After going to great pains to insist that she means them no harm (and offering them delicious cookies and milk, which Willem takes to with gusto), she wants to know all about them. As she puts it, they’re “interesting”—she says that the universe “hums” around them, and she can’t figure out why. They’re just as interested in her, and refuse to answer her questions until she answers theirs, though that plan is upset a little by Willem’s constant talking.

But she agrees to tell them some things. She says she’s a “magic person,” with the ability to use magic (as result of a sarcastic request from Dan, she pulls a rabbit from a hat, but later claims it was a trick hat). She glosses over her own personal history, though she does say she grew up in California, which might explain her preference for Huston Street. She says she doesn’t like vampires (“They eat people. Well, I mean, not really. But I wouldn’t put it past some of them.”) When asked, she says she doesn’t know how many “magic people” there are, but that they can do “just about anything” with their abilities.

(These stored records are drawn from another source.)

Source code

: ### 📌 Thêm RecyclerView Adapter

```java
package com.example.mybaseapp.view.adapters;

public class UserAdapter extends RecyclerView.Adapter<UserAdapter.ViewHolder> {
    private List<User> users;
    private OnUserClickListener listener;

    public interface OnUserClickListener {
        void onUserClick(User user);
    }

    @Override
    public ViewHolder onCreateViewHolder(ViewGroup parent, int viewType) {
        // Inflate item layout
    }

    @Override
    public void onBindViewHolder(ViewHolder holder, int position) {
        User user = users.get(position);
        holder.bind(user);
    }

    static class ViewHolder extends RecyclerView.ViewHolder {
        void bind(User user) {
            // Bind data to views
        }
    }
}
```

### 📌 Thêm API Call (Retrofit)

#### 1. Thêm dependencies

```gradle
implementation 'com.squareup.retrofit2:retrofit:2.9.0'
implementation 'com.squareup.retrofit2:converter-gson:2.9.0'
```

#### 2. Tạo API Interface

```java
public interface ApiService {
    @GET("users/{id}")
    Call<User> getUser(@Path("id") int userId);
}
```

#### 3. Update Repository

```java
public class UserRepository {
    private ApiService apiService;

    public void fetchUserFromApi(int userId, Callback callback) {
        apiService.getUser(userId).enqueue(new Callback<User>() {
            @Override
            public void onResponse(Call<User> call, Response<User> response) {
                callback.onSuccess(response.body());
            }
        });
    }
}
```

As a further token of good faith, she gives up the location of a common meeting place for vampires: an abandoned fire station in Glenville, out of service for years. Fifteen or twenty vampires meet there three times a week, including tonight. (Interestingly, no one asks how she knows this, but they do ask about the symbol and initials—she knows nothing about them.) She even offers several canisters of propane for use as an explosive.

The Hunters take the propane (and Willem takes several pounds of cookies) and set off to destroy the meeting place. Sunday leaves them with a word of caution, to pay attention to everything around them, because even the smallest things can have huge consequences. To illustrate, she tells a story about an accused murderer who was acquitted largely because the investigating police officer didn’t get enough sleep the night before he began investigating and botched the evidence due to exhaustion. She’s clearly talking about Edgar, who doesn’t take the sentiment well.

They leave, but as soon as they reach the van they start to have second thoughts. Blowing up a whole building is highly illegal, highly visible and highly dangerous. Not to mention the group’s lack of experience with explosives in general and the potential for great collateral damage. After much debate, the group decides to take Willem’s car to the place and simply scout the place.

They do so, each Hunter hiding in a separate darkened place near the station. After a while of waiting, a blond woman exits the building and walks down the street. Dean sneaks after her, hoping she isn’t walking to a car (the group only has the one car with them, after all).

Unfortunately, she is. She gets into her car, and Dean walks away in disappointment…and the car explodes behind him.